Als u een virtuele-machineschaalset hebt waarvoor geen door de gebruiker toegewezen beheerde identiteit meer nodig is, doet u het volgende:

  1. Gebruik een account dat is gekoppeld aan het Azure-abonnement dat de virtuele-machineschaalset bevat, of u zich nu lokaal aanmeldt of via Azure Portal.

  2. Laad de sjabloon in een editor en zoek de gewenste Microsoft.Compute/virtualMachineScaleSets-resource op in de sectie resources. Als u een virtuele-machineschaalset hebt die alleen een door de gebruiker toegewezen beheerde identiteit heeft, kunt u deze uitschakelen door het identiteitstype te wijzigen in None.

    In het volgende voorbeeld ziet u hoe u alle door de gebruiker beheerde identiteiten verwijdert uit een VM zonder door het systeem toegewezen beheerde identiteiten:

    {
        "name": "[variables('vmssName')]",
        "apiVersion": "2018-06-01",
        "location": "[parameters(Location')]",
        "identity": {
            "type": "None"
         }
    }
    

    Microsoft.Compute/virtualMachineScaleSets API versie 01-06-2018

    Als u één door de gebruiker toegewezen beheerde identiteit uit een virtuele-machineschaalset wilt verwijderen, verwijdert u deze uit de woordenlijst userAssignedIdentities.

    Als u een door het systeem toegewezen identiteit hebt, bewaart u deze in de waarde type onder de waarde identity.

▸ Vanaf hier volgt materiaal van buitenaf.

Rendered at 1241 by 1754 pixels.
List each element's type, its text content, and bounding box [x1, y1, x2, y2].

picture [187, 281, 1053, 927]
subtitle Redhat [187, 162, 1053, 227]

    Microsoft.Compute/virtualMachineScaleSets API versie 01-12-2017

    Als u één door de gebruiker toegewezen beheerde identiteit uit een virtuele-machineschaalset wilt verwijderen, verwijdert u deze uit de matrix identityIds.

    Als u een door het systeem toegewezen beheerde identiteit hebt, bewaart u deze in de waarde type onder de waarde identity.